Dataset excerpts

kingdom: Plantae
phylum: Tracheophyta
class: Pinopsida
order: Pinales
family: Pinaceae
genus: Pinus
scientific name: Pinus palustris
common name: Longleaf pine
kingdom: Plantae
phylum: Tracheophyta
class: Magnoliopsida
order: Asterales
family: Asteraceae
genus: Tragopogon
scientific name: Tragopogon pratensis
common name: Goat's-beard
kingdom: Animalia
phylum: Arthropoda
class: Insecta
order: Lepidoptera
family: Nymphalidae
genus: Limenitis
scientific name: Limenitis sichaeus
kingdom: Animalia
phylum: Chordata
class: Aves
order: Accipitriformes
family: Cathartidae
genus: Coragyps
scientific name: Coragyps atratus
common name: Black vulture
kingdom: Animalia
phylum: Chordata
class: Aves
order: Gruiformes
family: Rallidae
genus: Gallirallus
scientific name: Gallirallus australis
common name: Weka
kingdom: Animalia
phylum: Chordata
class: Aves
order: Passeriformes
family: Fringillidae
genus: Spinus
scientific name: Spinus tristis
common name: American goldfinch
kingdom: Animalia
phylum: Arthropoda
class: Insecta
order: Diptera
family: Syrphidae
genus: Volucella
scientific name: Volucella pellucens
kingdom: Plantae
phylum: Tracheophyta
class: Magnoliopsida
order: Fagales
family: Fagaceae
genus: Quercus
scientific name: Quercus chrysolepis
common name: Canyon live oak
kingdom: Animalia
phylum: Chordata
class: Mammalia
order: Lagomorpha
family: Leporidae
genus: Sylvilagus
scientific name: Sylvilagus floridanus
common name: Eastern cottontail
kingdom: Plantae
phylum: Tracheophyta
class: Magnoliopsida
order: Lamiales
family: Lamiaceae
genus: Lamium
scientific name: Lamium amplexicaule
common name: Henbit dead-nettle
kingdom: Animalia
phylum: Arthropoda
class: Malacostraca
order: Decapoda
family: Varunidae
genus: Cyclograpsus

(WHAT TO WORK ON)
Rewrite all of the material above, changing each "common name" to "vernacular name" and leaving everything else as it is.

(FULL RESPONSE)
kingdom: Plantae
phylum: Tracheophyta
class: Pinopsida
order: Pinales
family: Pinaceae
genus: Pinus
scientific name: Pinus palustris
vernacular name: Longleaf pine
kingdom: Plantae
phylum: Tracheophyta
class: Magnoliopsida
order: Asterales
family: Asteraceae
genus: Tragopogon
scientific name: Tragopogon pratensis
vernacular name: Goat's-beard
kingdom: Animalia
phylum: Arthropoda
class: Insecta
order: Lepidoptera
family: Nymphalidae
genus: Limenitis
scientific name: Limenitis sichaeus
kingdom: Animalia
phylum: Chordata
class: Aves
order: Accipitriformes
family: Cathartidae
genus: Coragyps
scientific name: Coragyps atratus
vernacular name: Black vulture
kingdom: Animalia
phylum: Chordata
class: Aves
order: Gruiformes
family: Rallidae
genus: Gallirallus
scientific name: Gallirallus australis
vernacular name: Weka
kingdom: Animalia
phylum: Chordata
class: Aves
order: Passeriformes
family: Fringillidae
genus: Spinus
scientific name: Spinus tristis
vernacular name: American goldfinch
kingdom: Animalia
phylum: Arthropoda
class: Insecta
order: Diptera
family: Syrphidae
genus: Volucella
scientific name: Volucella pellucens
kingdom: Plantae
phylum: Tracheophyta
class: Magnoliopsida
order: Fagales
family: Fagaceae
genus: Quercus
scientific name: Quercus chrysolepis
vernacular name: Canyon live oak
kingdom: Animalia
phylum: Chordata
class: Mammalia
order: Lagomorpha
family: Leporidae
genus: Sylvilagus
scientific name: Sylvilagus floridanus
vernacular name: Eastern cottontail
kingdom: Plantae
phylum: Tracheophyta
class: Magnoliopsida
order: Lamiales
family: Lamiaceae
genus: Lamium
scientific name: Lamium amplexicaule
vernacular name: Henbit dead-nettle
kingdom: Animalia
phylum: Arthropoda
class: Malacostraca
order: Decapoda
family: Varunidae
genus: Cyclograpsus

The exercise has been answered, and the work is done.